Page MenuHomePhabricator

Numbers in Odia (and other non-Latin characters) are not auto-converted to Latin in Wikidata
Open, Needs TriagePublicBUG REPORT

Description

Steps to replicate the issue (include links if applicable):

  • Go to any Wikidata item (such as a person's page).
  • Add a new statement requiring a date, such as "date of birth".
  • Type the date in the Odia digits, eg. ୨୭ ସେପ୍ଟେମ୍ବର ୧୯୬୨

What happens?:
A warning reading "The time value is malformed." appears.

What should have happened instead?:

Any date value should be converted into Gregorian date since the Odia digits and months are already mapped on Translatewiki, on-wiki templates, and most importantly, on Wikidata.
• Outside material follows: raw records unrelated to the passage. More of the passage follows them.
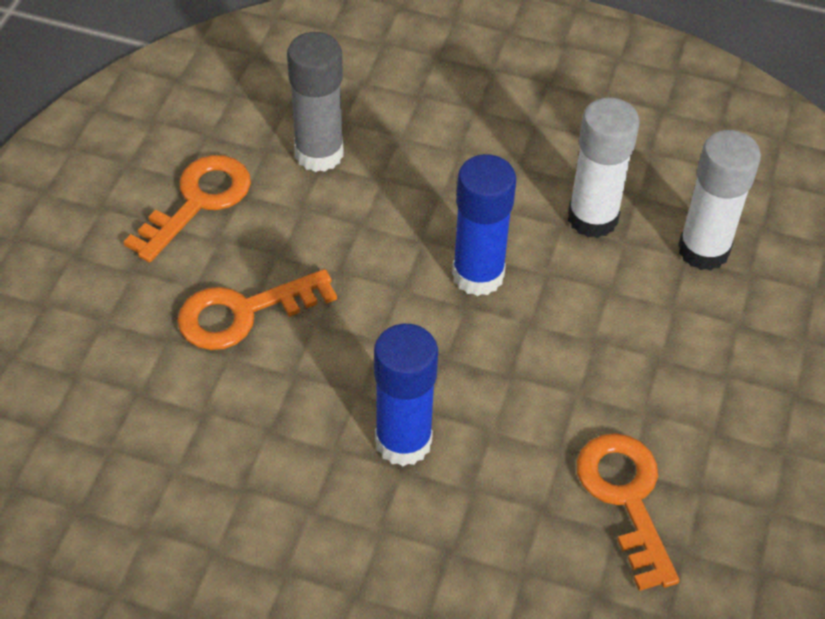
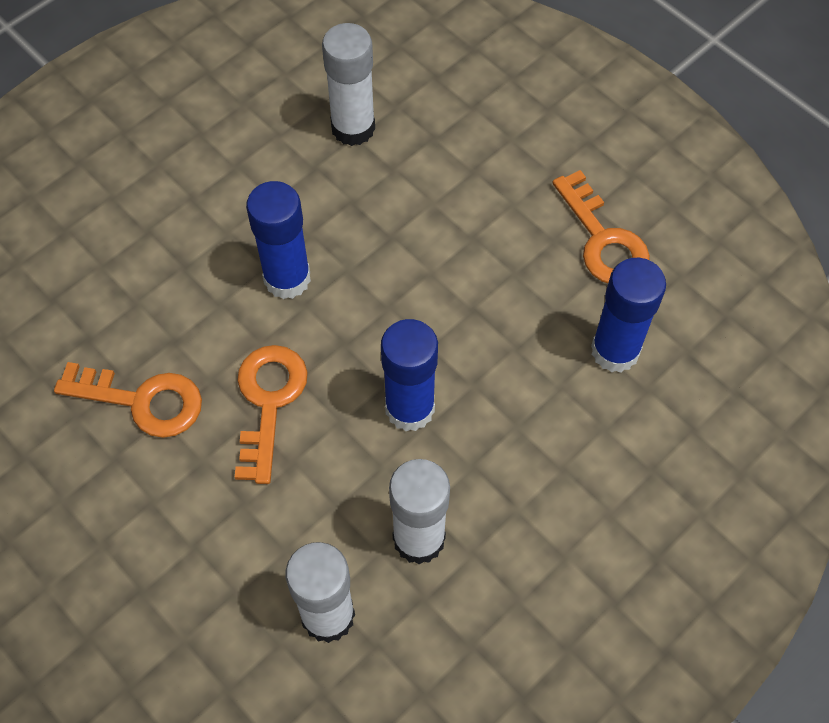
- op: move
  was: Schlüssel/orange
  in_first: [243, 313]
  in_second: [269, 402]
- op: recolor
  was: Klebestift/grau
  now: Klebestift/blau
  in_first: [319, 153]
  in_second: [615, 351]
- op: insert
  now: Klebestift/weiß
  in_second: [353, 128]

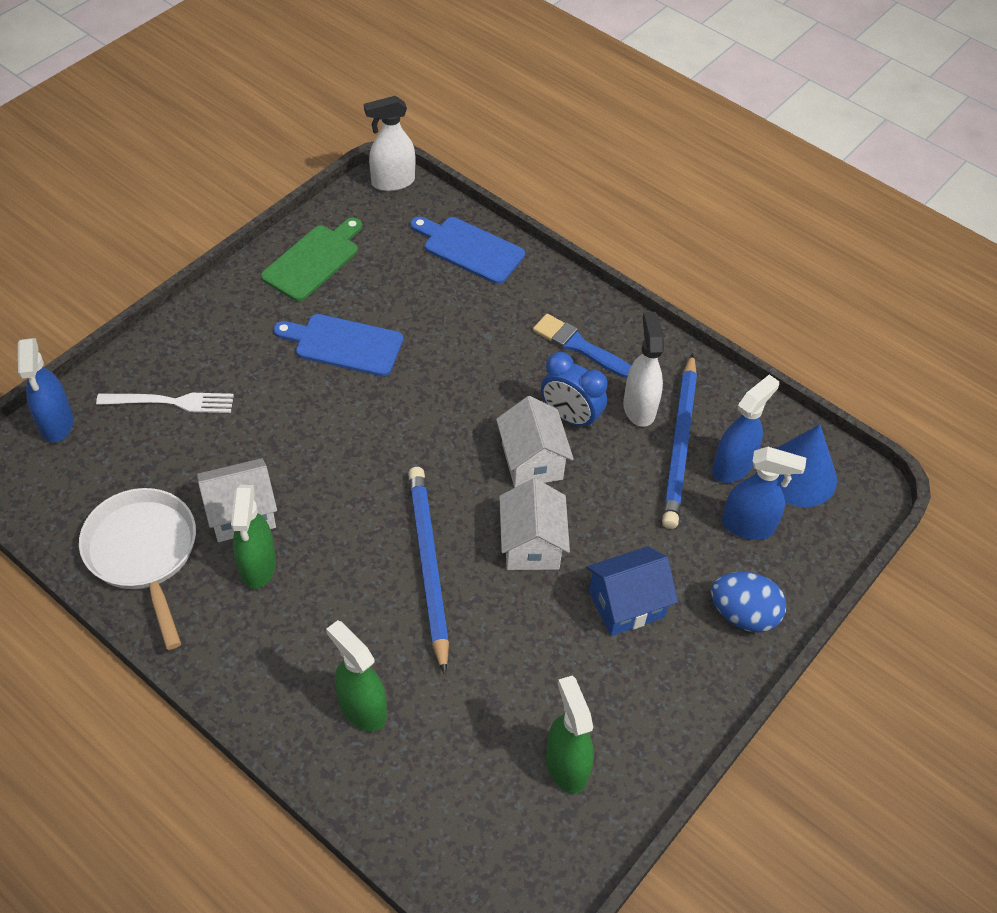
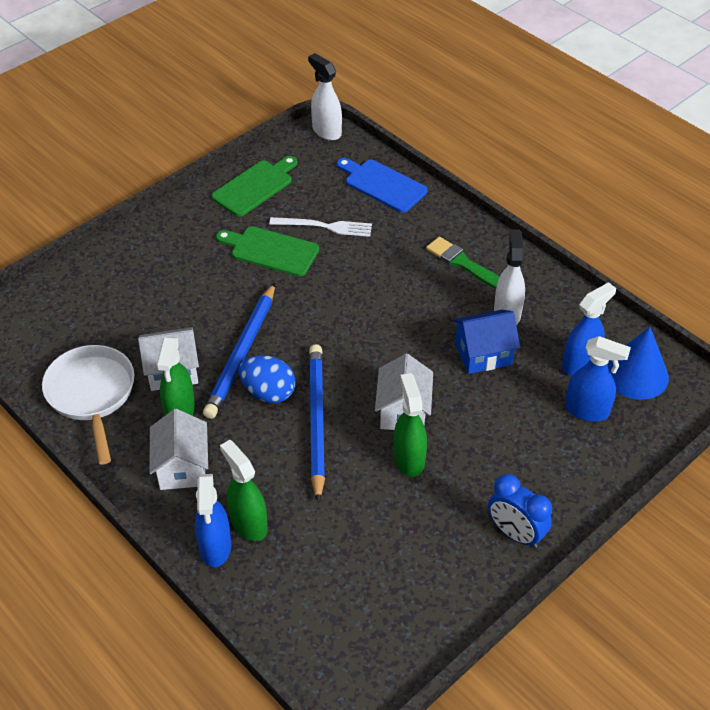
- op: move
  was: Sprühflasche/blau
  in_first: [56, 424]
  in_second: [215, 547]
- op: move
  was: Gabel/weiß
  in_first: [171, 402]
  in_second: [324, 227]
- op: recolor
  was: Schneidebrett/blau
  now: Schneidebrett/grün
  in_first: [344, 344]
  in_second: [271, 251]
- op: rotate
  was: Sprühflasche/weiß
  in_first: [392, 182]
  in_second: [326, 131]
  clockwise: 60
- op: move
  was: Haus/weiß
  in_first: [532, 461]
  in_second: [182, 467]
- op: recolor
  was: Pinsel/blau
  now: Pinsel/grün
  in_first: [579, 346]
  in_second: [463, 263]
- op: move
  was: Wecker/blau
  in_first: [570, 417]
  in_second: [515, 533]
- op: move
  was: Sprühflasche/grün
  in_first: [566, 765]
  in_second: [409, 459]
- op: move
  was: Haus/blau
  in_first: [626, 604]
  in_second: [483, 354]
- op: move
  was: Bleistift/blau
  in_first: [680, 444]
  in_second: [242, 353]
- op: move
  was: Ei/blau
  in_first: [743, 614]
  in_second: [268, 392]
Software version (on Special:Version page; skip for WMF-hosted wikis like Wikipedia): Wikidata

Other information (browser name/version, screenshots, etc.):

Event Timeline

psubhashish1 renamed this task from Number in Odia (and other non-Latin characters) are not auto-converted to Latin in Wikidata to Numbers in Odia (and other non-Latin characters) are not auto-converted to Latin in Wikidata.Oct 25 2024, 7:25 PM

Unicode's data includes the numeric value for decimal digits (see chapter 4 of the standard and annex 44). As far as I can tell, that data covers all digits in MediaWiki's $digitTransformTable variables, except for Classical Chinese (MessagesLzh.php), and also covers over 40 other scripts not supported by MediaWiki.

It should be possible to use that data to convert most digits to ASCII when entering dates or quantities, regardless of the current interface language, and even if MediaWiki doesn't support it.

P72210 is a list extracted from https://www.unicode.org/Public/UCD/latest/ucd/UnicodeData.txt. P72211 is a more compact list with only the first and last codepoints for each set of digits.

T338115 is a related ticket, which is about years not being output correctly.